The system designer must cooperate with the EMC testing agency to determine the level of basic performance in accordance with the provisions of the third edition of IEC60601 and its derived standards. When the formal pass cannot be recognized, the reading margin must also be specified as having a 0.1 dB margin at a specific frequency, because there may be a deviation of up to ± 4.0 dB between the OATS at multiple locations and the reading of the 10-meter test room . Generally, the 8.4 dB margin is considered a conservative requirement.

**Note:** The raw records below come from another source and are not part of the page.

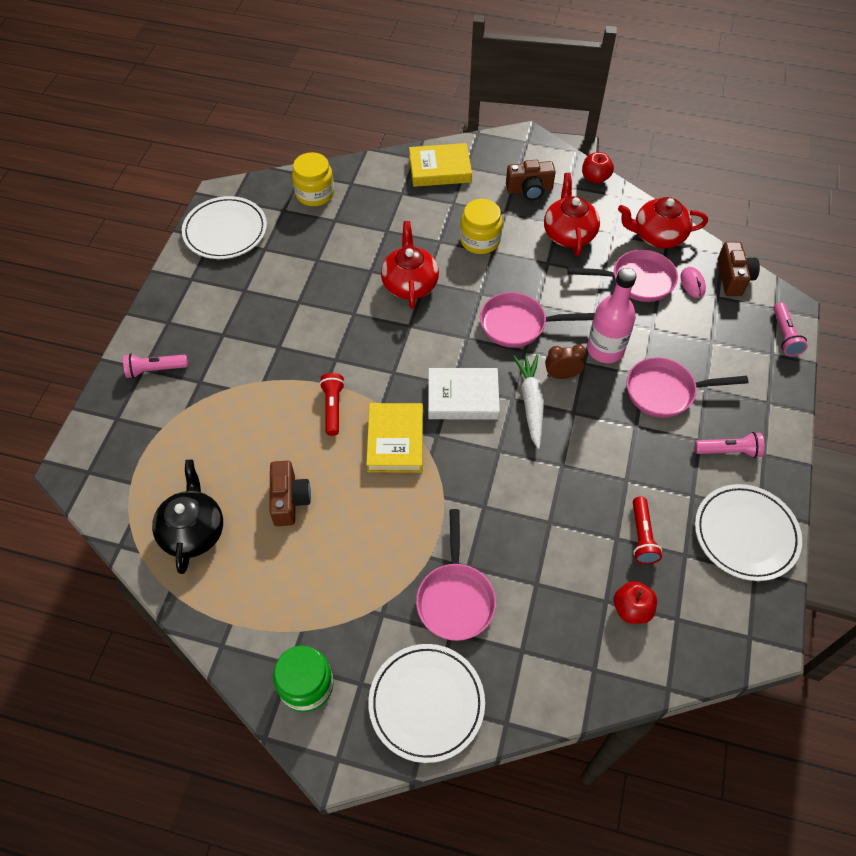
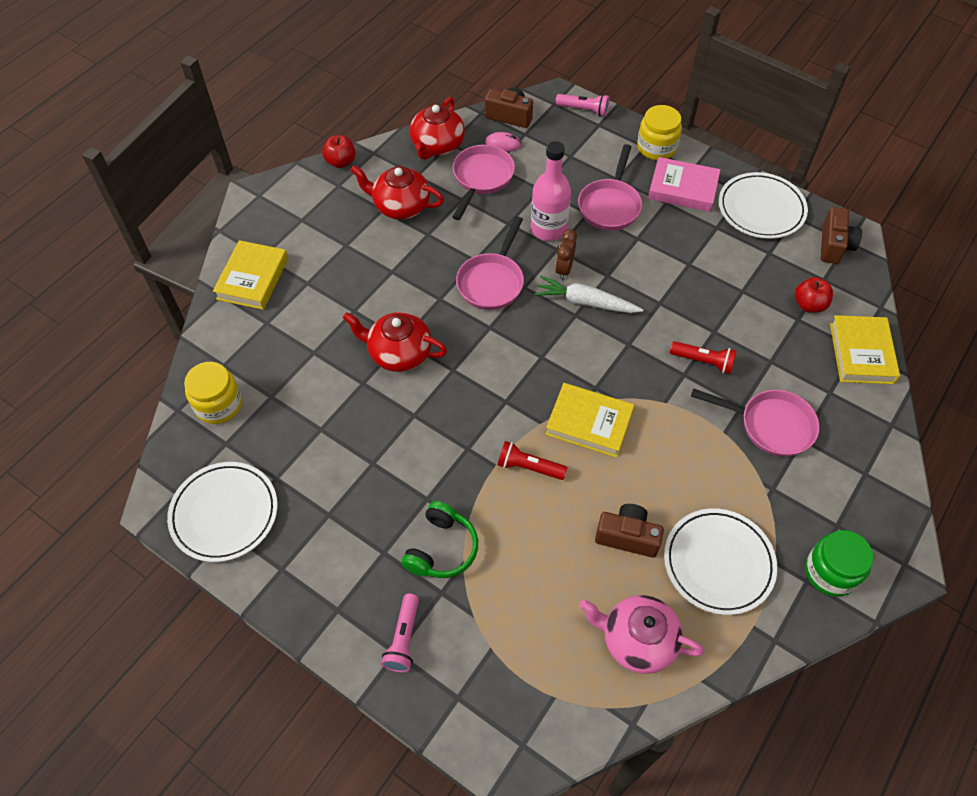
camera: 70 degrees left, 0 degrees up
black teapot [152,460,223,574] -> pink teapot [580,595,704,674]
white plate [368,644,485,763] -> white plate moved to [664,509,777,615]
white book [428,368,500,420] -> none
yellow jar [460,199,503,254] -> yellow jar moved to [637,105,682,160]
brown camera [506,160,556,200] -> brown camera moved to [821,207,862,264]
red flashlight [633,497,662,564] -> red flashlight moved to [670,341,736,374]
pink flashlight [695,432,765,458] -> pink book [648,157,720,212]
none -> green headphones [401,501,478,578]
none -> yellow book [830,315,900,384]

Before the formal test, the designer may consider using a series of electric and magnetic field probes to sniff the design, and determine the radiation frequency and harmonics through a spectrum analyzer. Performing a series of prescans can determine the location of hotspot frequencies and how close they are to the limits. Then, referring to the list of radiation sources, the designer can determine whether this emitter requires Faraday shielding, or whether reducing the signal edge speed is sufficient. Some cables inside the system may require ferrite inductance or other filters to suppress resonance or high-level emitters.

Another solution is to select a highly integrated, small package device that meets the requirements for radiated emission and input radiation sensitivity. The ADAS1000 ECG AFE meets these needs and is the first single-chip device on the market that integrates lead disconnection detection, respiratory monitoring, and pacemaker pulse detection.

Conclusion

The ECG subsystem design needs to address many challenges in security and signal processing, including small signals, wide bandwidth requirements, power line and environmental interference, and the desire to use very low noise ECG amplifiers while maintaining very low power consumption. Designers can use rich information resources to develop safe, reliable, and high-performance ECG designs. As a leader in signal processing technology, ADI provides a wide range of solutions to help design engineers overcome all major ECG challenges.